■ **Task description**
Only the lines from the one containing "M254 4 296 23" through the one containing "M775 91 772 122 790 155 795 199 786 225" should be printed, exactly as they appear below, with both ends included.

Top of Records supplied

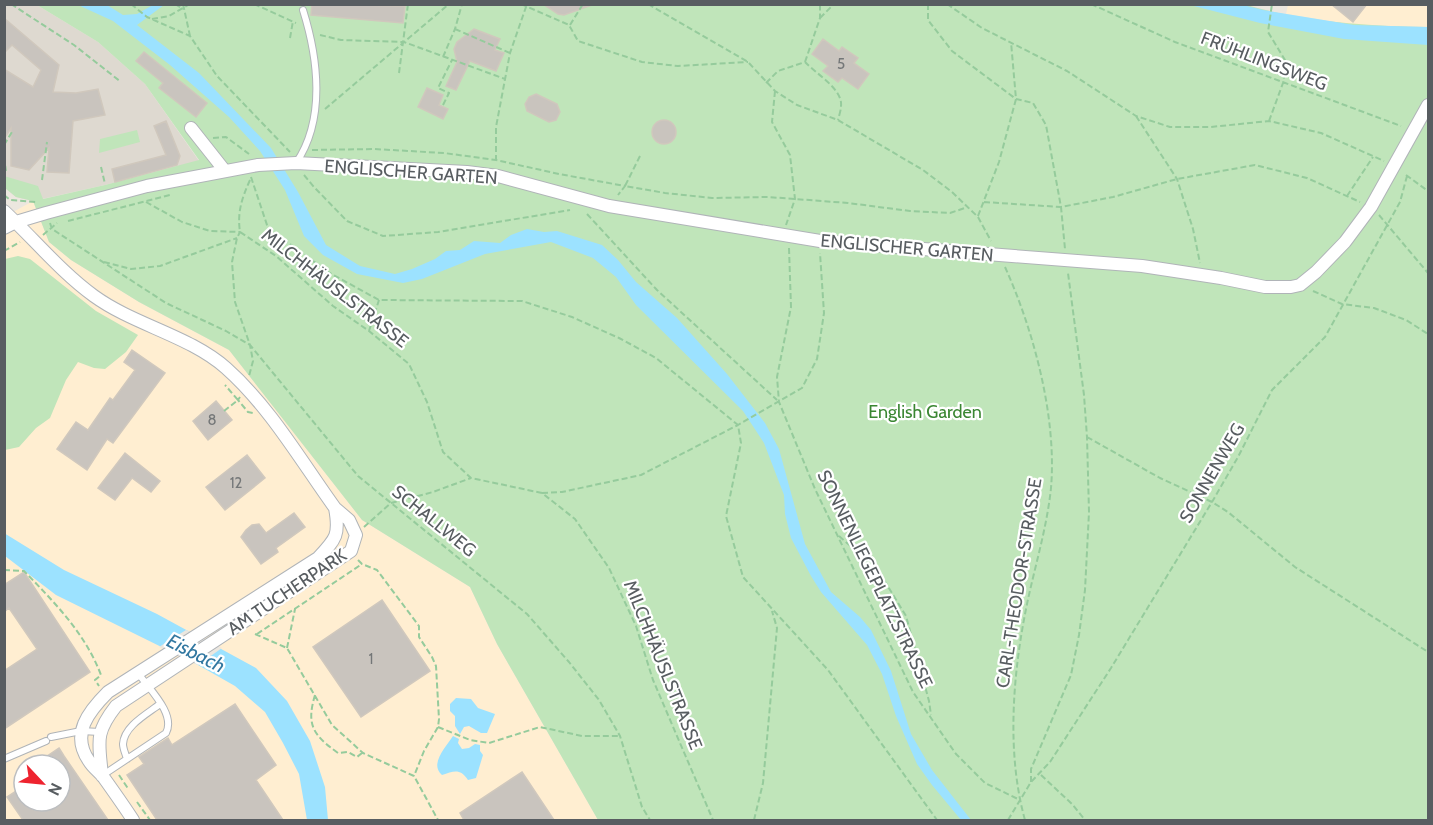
<svg xmlns="http://www.w3.org/2000/svg" width="1433" height="825" viewBox="0 0 1433 825" font-family="Cabin,sans-serif">
<style>
.commercial{fill:#ffeed1;fill-rule:evenodd}
.education{fill:#ded9d0}
.green{fill:#c0e5ba}
.water{fill:#9ce2ff}
.pier{fill:#ece7df}
.building{fill:#c9c4be;stroke:#d0c8bd;stroke-width:1.5}
.lines{fill:none;stroke-linecap:round;stroke-linejoin:round}
.service-casing{stroke:#b0b4b8;stroke-width:8}
.minor-casing{stroke:#b0b4b8;stroke-width:14}
.path{stroke:#95cb9c;stroke-width:2;stroke-dasharray:6 3;stroke-linecap:butt}
.service{stroke:#fff;stroke-width:6}
.minor{stroke:#fff;stroke-width:12}
.labels{text-anchor:middle;stroke-width:4.5;stroke-linejoin:round;paint-order:stroke}
.number-label{font-size:15px;fill:#747778}
.street-label{font-size:18px;fill:#585d61;stroke:#fff}
.park-label{font-size:18px;fill:#3a8632;stroke:#fff}
.water-label{font-size:20px;font-style:italic;fill:#3378a1;stroke:#fff}
</style>
<rect width="100%" height="100%" fill="#ece7df"/>
<path class="commercial" d="M1288 5H1428V27L1354 25 1286 14Z
M33 201 49 242 71 260 139 302 229 350 362 520 470 587 497 644 598 820H5L4 217ZM24 765H60V801H24Z"/>
<path class="education" d="M4 5H37L98 42 145 84 199 161 105 185 33 201 16 197 5 188Z"/>
<path class="green" d="M1243 4C1303 22 1366 26 1428 27V820H598L497 644 470 587 362 520 229 350 139 302 71 260 49 242 33 201 16 197 5 188 4 176 38 186 43 199 105 185 199 160 145 84 98 42 37 5Z
M137 130 140 142 99 153 100 139Z
M18 256 30 259 96 311 138 335 126 352 105 369 94 368 78 362 66 380 50 418 36 428 19 447 5 450V259Z"/>
<path class="water" d="M78 5H107L123 15 137 14 153 5H164L137 25 199 73 271 148 298 192 326 245 360 266 395 274 412 269 435 259 446 251 460 250 474 241 500 243 511 235 527 229 544 232 557 231 602 245 618 260 636 282 677 318 727 374 765 423 779 449 805 544 831 592 860 617 871 630 891 671 911 734 932 770 971 820H961L932 785 917 764 896 716 882 674 867 645 821 592 811 576 791 538 785 514 784 495 764 443 743 411 636 305 616 277 593 258 551 242 485 254 422 279 403 283 357 274 323 255 304 236 285 190 260 151 229 117 170 65 113 21Z
M1190 5H1243L1263 10 1354 25 1428 27V45L1344 39 1260 23Z
M4 533 64 570 157 614 256 668 287 701 310 741 325 787 328 820H307L299 774 283 743 265 712 235 686 198 665 56 595 5 556Z
M456 698 471 699 478 708 495 714 487 733H481L469 726 464 727 460 734 455 726V716L450 711V704Z
M453 736 459 739 458 743 462 749 469 748 475 744 480 745V751L483 755 476 778 468 780C460 768 454 771 442 775 429 764 446 747 453 736Z"/>
<path class="pier" d="M186 630 222 648 198 665 159 647Z"/>
<path class="building" d="M312 4 405 6 403 23 311 15Z
M543 4H592V5L564 15 558 14Z
M1331 4H1367L1353 22Z
M4 18 59 65 53 92 76 93 98 89 105 115 73 121 69 173 47 172 49 148 29 170 11 166V128L4 139V69L33 87 41 70 12 45 4 53Z
M474 29 500 39 495 50 504 53 496 71 470 61 456 90 446 86 457 62 454 49 457 42Z
M823 39 839 51 842 47 858 58 854 63 869 74 858 89 842 78 838 82 823 71 828 66 812 54Z
M144 52 207 103 196 117 159 88 163 83 136 61Z
M427 88 443 95 439 105 448 109 443 119 418 107Z
M536 94 557 104 560 112 556 120 549 122 527 111 525 104 529 97Z
M652 132a12 12 0 1 1 24 0a12 12 0 1 1-24 0Z
M166 121 180 156 177 165 115 182 112 169 166 155 154 126Z
M132 350 165 373 113 443 107 439 87 470 57 449 76 422 88 430 110 398 113 400 135 370 124 362Z
M216 401 232 420 208 440 193 421Z
M125 453 160 481 151 492 132 478 115 500 98 488Z
M247 455 265 478 225 510 206 487Z
M294 513 305 527 276 548 278 552 261 564 241 537 246 530 252 525 259 524 266 533Z
M24 572 90 672 4 729V671L37 649 9 608 4 612V585Z
M382 600 430 671 361 717 313 647Z
M235 704 276 765 256 780 283 820H157L127 775 144 764 139 757 168 738 172 745Z
M59 748 64 756 108 820H23L7 797 24 786V801H60V765H34Z
M522 772 554 820H464L460 813Z"/>
<g class="lines">
<g class="service-casing">
<path id="service" d="M296 163C326 119 318 58 303 10
M51 737 81 731 100 732
M4 759 46 741
M127 759C126 755 123 749 123 744 124 726 147 714 160 704
M103 775 166 733C176 714 149 689 138 673"/>
</g>
<g class="minor-casing">
<path id="minor" d="M191 128 225 171
M4 211C34 239 61 272 94 296 134 325 190 336 226 368 270 407 301 461 335 508L349 520 356 535 351 551 116 706C94 734 99 742 102 776
M4 228 16 222 46 213 147 186 258 165 296 163 467 172 498 176 609 206 820 241 1142 266 1221 278 1265 287H1291L1300 285 1316 272 1345 242 1371 207 1428 105
M133 820C124 806 114 792 104 778 100 772 93 768 89 761 70 734 89 711 108 692L318 558C336 539 340 535 335 508"/>
</g>
<path class="path" d="M11 4 74 45 121 82
M131 4 147 17 190 36 217 76 290 152
M175 4 183 9
M183 4 190 36
M254 4 296 23
M521 4 569 25 578 41 642 62 678 66 748 62
M648 4 748 62 775 91 797 105 838 120 923 170 952 192 978 217 991 241
M928 4V20L952 51 1016 99 1033 103 1046 125 1061 207 1065 249
M947 4 982 28 1067 71 1136 116 1170 127H1211L1269 121 1321 133 1384 161
M1091 4 1175 42 1401 126
M820 18 834 4
M152 19 169 16 190 4
M570 25 583 4
M455 29 510 53
M320 35 341 40 404 42 505 79
M290 38 293 21
M443 57 455 29 462 4
M805 62 820 18V4
M399 73 408 4
M766 83 778 71 805 62C816 74 843 89 841 106 841 110 839 116 838 120
M775 91 772 122 790 155 795 199 786 225
M443 105 449 93 438 88 452 60
M325 109 449 4
M1136 116 1177 179 1193 229 1200 263
M1269 121 1283 83 1285 71V60L1268 32 1272 4
M213 138 226 137 249 154
M4 145 12 132
M312 150 374 149 444 153 496 160 559 174 625 186 618 195
M640 156 625 186 665 193 712 198 768 197 795 199 848 203 910 211 950 213 968 207
M4 157 6 171
M496 161V127L510 53 527 4
M101 167 105 184
M304 175 314 187 347 221 383 236 438 232 570 210
M1406 175 1428 191
M251 177 268 228 328 272 379 300 522 301 572 317 619 338 656 358 738 425 741 443 726 516 743 577 828 670 937 820
M42 180 47 142
M250 180C242 198 237 212 240 232L276 256 333 306 369 331 409 364 427 402 443 452 471 478 542 493 575 519 609 568 636 626 653 680 713 820
M4 195 10 200 36 202
M1347 196 1373 157
M146 202 182 222 210 231 240 232 237 238 232 262 235 302 250 345 358 476 527 614 569 662 599 700 620 736 642 807 650 820
M984 202 1061 207 1113 197 1177 179 1255 165 1307 178 1360 202
M587 214 657 290 777 400
M1379 215 1428 273
M978 216 999 162 1016 99 1011 42
M68 221 170 195
M50 223 52 229 166 303 226 331 250 345 253 361 249 376
M43 235 57 223
M789 248 791 307 777 377 779 402 815 489 913 692 956 754 985 783 1020 800
M4 251 20 242
M104 262 131 269 160 266 237 238
M1005 267C1034 331 1057 418 1051 488 1047 527 1035 566 1027 604 1013 672 1006 752 1025 820
M1313 291 1342 304 1374 308 1406 320 1428 334
M369 331 379 300
M240 397 238 400 248 412 253 413
M224 411 238 400 225 385
M1087 437 1160 478 1212 502 1228 512 1295 567 1428 652
M542 493 562 492 641 475 738 425 802 388 817 359 824 313 820 253
M364 527 391 503 433 492 471 478
M839 536 854 549 884 580 906 616 929 701 931 715
M358 560 362 564 377 570 419 626V637L432 657 436 666 439 719 438 727 424 751 414 776
M4 570 24 571C55 603 85 633 101 675L95 680 99 686
M255 634 287 648 332 725 363 753 414 776 438 820
M257 634 362 564
M287 648 295 609
M315 695C306 725 313 735 338 753L348 752 357 757 362 753
M438 727 470 740 489 743 540 727 582 736H620
M119 775 129 790
M1041 775 1072 804 1085 820
M1031 782V769L1071 675 1079 635 1085 590 1089 512 1087 437 1084 395 1068 273
M137 802 150 820
M754 820 763 783 777 628 772 611
M1008 820 1031 782 1050 762 1111 668 1212 502 1238 457 1272 390 1325 337 1400 202 1407 176"/>
<use href="#service" class="service"/>
<use href="#minor" class="minor"/>
</g>
<g class="labels">
<g class="number-label">
<text x="841" y="69">5</text>
<text x="212" y="425">8</text>
<text x="236" y="488">12</text>
<text x="371" y="664">1</text>
</g>
<g class="street-label">
<text transform="translate(1264 61) rotate(21)" y="6">FRÜHLINGSWEG</text>
<text transform="translate(411 172) rotate(4)" y="6">ENGLISCHER GARTEN</text>
<text transform="translate(907 248) rotate(5)" y="6">ENGLISCHER GARTEN</text>
<text transform="translate(335 288) rotate(38)" y="6">MILCHHÄUSLSTRASSE</text>
<text transform="translate(1212 473) rotate(-60)" y="6">SONNENWEG</text>
<text transform="translate(434 521) rotate(39)" y="6">SCHALLWEG</text>
<text transform="translate(875 579) rotate(64)" y="6">SONNENLIEGEPLATZSTRASSE</text>
<text transform="translate(1019 583) rotate(-81)" y="6">CARL-THEODOR-STRASSE</text>
<text transform="translate(287 592) rotate(-34)" y="6">AM TUCHERPARK</text>
<text transform="translate(663 665) rotate(68)" y="6">MILCHHÄUSLSTRASSE</text>
</g>
<g class="park-label">
<text x="925" y="418">English Garden</text>
</g>
<g class="water-label">
<text transform="translate(196 653) rotate(27)" y="7">Eisbach</text>
</g>
</g>
<rect width="1433" height="825" fill="none" stroke="#585d61" stroke-width="12"/>
<g transform="translate(42 783) rotate(116)"><circle r="28" fill="#ffffff" stroke="#bcbec0" stroke-width="1.5"/>
<path d="M0-4.5L10 22L0 15L-10 22Z" fill="#ee232f"/>
<text y="-9" font-size="16" font-weight="bold" text-anchor="middle" fill="#585d61">N</text>
</g>
</svg>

Bottom of Records supplied

■ **Task answer**
M254 4 296 23
M521 4 569 25 578 41 642 62 678 66 748 62
M648 4 748 62 775 91 797 105 838 120 923 170 952 192 978 217 991 241
M928 4V20L952 51 1016 99 1033 103 1046 125 1061 207 1065 249
M947 4 982 28 1067 71 1136 116 1170 127H1211L1269 121 1321 133 1384 161
M1091 4 1175 42 1401 126
M820 18 834 4
M152 19 169 16 190 4
M570 25 583 4
M455 29 510 53
M320 35 341 40 404 42 505 79
M290 38 293 21
M443 57 455 29 462 4
M805 62 820 18V4
M399 73 408 4
M766 83 778 71 805 62C816 74 843 89 841 106 841 110 839 116 838 120
M775 91 772 122 790 155 795 199 786 225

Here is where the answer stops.